MILANO - L'8 giugno si celebra la Giornata Mondiale degli Oceani. Istituito nel 2009 dalle Nazioni Unite, il World Oceans Day mira a sensibilizzare l'opinione pubblica sull'impatto delle azioni umane sugli oceani e a introdurre misure globali nella gestione sostenibile dei mari, obiettivi di sviluppo sostenibile dell'Agenda 2030. Ma qual è oggi lo stato di salute degli oceani che coprono tre quarti del nostro Pianeta? Una recente ricerca condotta dall’Università del Queensland pubblicata su Nature Climate Change ci permette di tracciare un bilancio aggiornato.
I cambiamenti climatici sui fondali oceanici
La ricerca, guidata dal Queensland Isaac Brito-Morales, esamina il modo in cui i fondali oceanici rispondono ai cambiamenti climatici. Prendendo in considerazione gli ultimi 50 anni e utilizzando come metrica la velocità climatica,- che consiste nel tempo impiegato e la possibile direzione verso cui una specie può cambiare a causa del riscaldamento oceanico - i ricercatori hanno scoperto che la velocità climatica è attualmente due volte più veloce in superficie rispetto ai fondali oceanici. Ciò a causa del maggiore riscaldamento superficiale. Di conseguenza le specie che vivono più in profondità hanno meno probabilità di essere a rischio a causa dei cambiamenti climatici rispetto a quelle in superficie.

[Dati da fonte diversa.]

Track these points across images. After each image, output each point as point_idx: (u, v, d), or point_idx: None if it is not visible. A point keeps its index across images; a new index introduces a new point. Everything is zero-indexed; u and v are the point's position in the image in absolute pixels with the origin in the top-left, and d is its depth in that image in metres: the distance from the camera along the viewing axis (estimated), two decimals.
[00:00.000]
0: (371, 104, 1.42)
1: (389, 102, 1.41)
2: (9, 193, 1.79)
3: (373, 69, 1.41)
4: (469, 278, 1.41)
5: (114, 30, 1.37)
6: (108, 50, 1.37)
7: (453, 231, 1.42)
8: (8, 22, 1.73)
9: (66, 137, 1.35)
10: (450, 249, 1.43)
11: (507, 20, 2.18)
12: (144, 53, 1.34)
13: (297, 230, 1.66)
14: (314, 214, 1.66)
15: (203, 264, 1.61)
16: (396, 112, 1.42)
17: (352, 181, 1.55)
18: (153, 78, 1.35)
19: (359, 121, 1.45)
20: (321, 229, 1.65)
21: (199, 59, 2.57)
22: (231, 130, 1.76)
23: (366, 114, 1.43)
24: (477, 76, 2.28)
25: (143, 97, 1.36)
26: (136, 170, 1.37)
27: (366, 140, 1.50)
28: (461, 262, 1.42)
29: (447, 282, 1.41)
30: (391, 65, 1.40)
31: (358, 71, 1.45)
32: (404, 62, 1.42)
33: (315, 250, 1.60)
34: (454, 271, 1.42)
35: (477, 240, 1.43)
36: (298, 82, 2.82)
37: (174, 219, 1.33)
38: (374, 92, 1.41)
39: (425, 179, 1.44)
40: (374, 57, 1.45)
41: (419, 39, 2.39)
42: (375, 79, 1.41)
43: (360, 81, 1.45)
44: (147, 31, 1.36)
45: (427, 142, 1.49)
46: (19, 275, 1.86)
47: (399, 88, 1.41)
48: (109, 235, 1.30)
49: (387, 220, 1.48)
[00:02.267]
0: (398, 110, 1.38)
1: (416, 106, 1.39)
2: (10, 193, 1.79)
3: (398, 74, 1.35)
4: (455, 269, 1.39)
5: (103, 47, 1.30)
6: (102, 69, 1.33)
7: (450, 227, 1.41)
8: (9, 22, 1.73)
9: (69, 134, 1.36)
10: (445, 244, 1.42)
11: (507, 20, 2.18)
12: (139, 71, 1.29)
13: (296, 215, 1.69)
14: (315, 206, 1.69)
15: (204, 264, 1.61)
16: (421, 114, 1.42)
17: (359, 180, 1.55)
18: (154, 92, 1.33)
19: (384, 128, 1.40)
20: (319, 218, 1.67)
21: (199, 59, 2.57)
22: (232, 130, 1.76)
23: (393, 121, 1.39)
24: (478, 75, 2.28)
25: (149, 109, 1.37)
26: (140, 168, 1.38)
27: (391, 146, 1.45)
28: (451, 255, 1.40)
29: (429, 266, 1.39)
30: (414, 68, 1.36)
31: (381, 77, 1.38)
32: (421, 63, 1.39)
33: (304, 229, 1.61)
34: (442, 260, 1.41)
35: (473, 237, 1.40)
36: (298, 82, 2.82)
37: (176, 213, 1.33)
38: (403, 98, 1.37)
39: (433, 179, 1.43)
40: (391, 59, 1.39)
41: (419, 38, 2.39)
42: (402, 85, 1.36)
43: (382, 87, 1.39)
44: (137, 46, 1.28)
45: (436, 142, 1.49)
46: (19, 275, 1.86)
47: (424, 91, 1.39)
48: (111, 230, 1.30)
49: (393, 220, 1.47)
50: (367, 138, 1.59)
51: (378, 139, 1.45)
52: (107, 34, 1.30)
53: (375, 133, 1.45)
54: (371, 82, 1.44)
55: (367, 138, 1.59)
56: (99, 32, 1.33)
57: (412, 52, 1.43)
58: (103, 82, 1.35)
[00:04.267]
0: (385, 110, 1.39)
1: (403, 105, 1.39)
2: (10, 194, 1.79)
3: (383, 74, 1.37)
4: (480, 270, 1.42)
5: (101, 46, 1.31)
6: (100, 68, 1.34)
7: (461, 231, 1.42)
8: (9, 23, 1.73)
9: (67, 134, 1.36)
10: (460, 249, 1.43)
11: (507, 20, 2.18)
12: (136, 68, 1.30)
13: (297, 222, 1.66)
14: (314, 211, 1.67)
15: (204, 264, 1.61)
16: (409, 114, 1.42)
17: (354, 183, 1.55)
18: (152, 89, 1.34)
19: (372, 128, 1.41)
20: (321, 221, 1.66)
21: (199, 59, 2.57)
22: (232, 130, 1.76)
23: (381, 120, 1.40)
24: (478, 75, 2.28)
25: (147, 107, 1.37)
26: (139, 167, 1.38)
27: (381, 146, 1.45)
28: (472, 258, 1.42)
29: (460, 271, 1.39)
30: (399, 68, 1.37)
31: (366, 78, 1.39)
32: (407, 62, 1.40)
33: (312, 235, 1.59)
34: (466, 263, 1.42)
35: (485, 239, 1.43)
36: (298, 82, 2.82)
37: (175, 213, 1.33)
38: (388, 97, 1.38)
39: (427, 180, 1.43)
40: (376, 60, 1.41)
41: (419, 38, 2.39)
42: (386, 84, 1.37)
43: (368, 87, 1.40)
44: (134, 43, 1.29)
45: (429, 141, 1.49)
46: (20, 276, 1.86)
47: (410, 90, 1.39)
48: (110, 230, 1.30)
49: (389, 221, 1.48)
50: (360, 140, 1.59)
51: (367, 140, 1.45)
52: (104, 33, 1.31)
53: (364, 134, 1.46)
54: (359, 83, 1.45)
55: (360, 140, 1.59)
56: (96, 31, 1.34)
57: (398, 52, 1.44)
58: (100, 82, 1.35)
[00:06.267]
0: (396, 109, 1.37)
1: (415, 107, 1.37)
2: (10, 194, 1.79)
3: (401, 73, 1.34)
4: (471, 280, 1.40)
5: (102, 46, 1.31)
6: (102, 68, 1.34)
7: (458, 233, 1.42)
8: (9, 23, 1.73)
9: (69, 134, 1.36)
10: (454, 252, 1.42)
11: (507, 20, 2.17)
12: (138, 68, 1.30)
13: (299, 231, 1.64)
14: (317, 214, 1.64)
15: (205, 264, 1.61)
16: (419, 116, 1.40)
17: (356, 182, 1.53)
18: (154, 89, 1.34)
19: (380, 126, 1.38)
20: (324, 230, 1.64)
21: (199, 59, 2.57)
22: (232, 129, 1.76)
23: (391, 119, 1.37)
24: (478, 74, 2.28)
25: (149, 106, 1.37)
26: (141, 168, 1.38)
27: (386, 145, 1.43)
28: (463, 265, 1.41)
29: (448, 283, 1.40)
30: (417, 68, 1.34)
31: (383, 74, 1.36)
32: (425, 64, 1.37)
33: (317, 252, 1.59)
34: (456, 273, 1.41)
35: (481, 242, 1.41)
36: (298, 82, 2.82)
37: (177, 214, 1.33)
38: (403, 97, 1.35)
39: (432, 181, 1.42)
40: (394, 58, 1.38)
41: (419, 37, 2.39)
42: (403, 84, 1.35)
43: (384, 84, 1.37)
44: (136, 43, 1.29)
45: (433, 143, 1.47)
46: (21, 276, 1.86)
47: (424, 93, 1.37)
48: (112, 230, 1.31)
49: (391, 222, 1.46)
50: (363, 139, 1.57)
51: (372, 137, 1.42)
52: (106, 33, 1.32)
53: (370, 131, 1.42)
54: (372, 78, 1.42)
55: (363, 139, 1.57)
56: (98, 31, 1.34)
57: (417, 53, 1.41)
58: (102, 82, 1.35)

“Questo – afferma il ricercatore - ci ha permesso di confrontare la velocità climatica in quattro zone di profondità oceanica, valutando in quali zone le diverse specie potrebbero vedere modificata la loro distribuzione in risposta ai cambiamenti climatici". Tuttavia, entro la fine del secolo, i ricercatori prevedono che non vi sarà un riscaldamento solo della superficie, ma anche delle acque profonde. “Nelle acque tra una profondità di 200 e 1000 metri, la nostra ricerca ha mostrato che le velocità climatiche potrebbero aumentare di 11 volte rispetto all’attuale.”

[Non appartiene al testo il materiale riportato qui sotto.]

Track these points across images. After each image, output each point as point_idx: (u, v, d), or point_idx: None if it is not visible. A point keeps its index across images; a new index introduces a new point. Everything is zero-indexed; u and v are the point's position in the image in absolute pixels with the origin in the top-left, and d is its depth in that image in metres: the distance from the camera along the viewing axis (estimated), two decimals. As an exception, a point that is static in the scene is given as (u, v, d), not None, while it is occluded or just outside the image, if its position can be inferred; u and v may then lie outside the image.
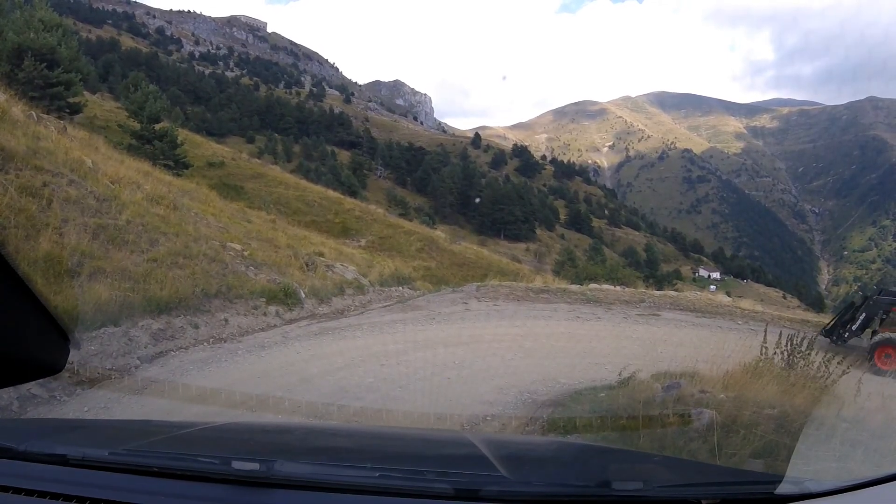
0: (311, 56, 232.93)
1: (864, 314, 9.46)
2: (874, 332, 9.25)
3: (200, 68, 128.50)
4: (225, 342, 6.87)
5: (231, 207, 15.16)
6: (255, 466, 1.32)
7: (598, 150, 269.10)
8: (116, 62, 74.83)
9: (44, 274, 6.23)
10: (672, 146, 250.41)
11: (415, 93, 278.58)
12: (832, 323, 10.06)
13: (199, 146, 35.81)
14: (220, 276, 8.31)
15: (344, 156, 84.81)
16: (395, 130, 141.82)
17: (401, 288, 12.22)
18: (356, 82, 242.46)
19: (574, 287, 14.53)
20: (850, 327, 9.45)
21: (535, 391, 5.91)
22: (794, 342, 5.18)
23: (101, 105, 36.01)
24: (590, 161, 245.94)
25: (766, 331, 5.46)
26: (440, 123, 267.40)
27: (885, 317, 9.36)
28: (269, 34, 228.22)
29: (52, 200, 7.73)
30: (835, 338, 9.43)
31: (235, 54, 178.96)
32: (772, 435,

L’importanza di ridurre le emissioni di carbonio
Non solo la velocità del clima si muove a velocità diverse a diverse profondità nell'oceano, ma anche in diverse direzioni, il che pone enormi sfide legate alla progettazione delle aree protette. Secondo il professor Anthony Richardson, ricercatore senior della UQ, “ridurre in modo significativo le emissioni di carbonio è fondamentale per controllare il riscaldamento e per aiutare a controllare le velocità del clima negli strati superficiali dell'oceano entro il 2100." Tuttavia, a causa delle immense dimensioni e profondità dell'oceano, il riscaldamento già assorbito dalla superficie dell'oceano si mescolerà comunque alle acque più profonde.
Cosa fare per tutelare le acque degli oceani
Secondo i ricercatori, rimane una sola opzione: agire con urgenza per alleviare le minacce generate dall’uomo alla vita in acque profonde, tra cui l’estrazione dai fondali marini e la pesca in acque profonde. “Il modo migliore per farlo - afferma Brito-Morales - è dichiarare nuove, grandi aree protette nell’oceano profondo in cui sia vietato recare danno alla vita oceanica, o che almeno essa sia gestita rigorosamente.”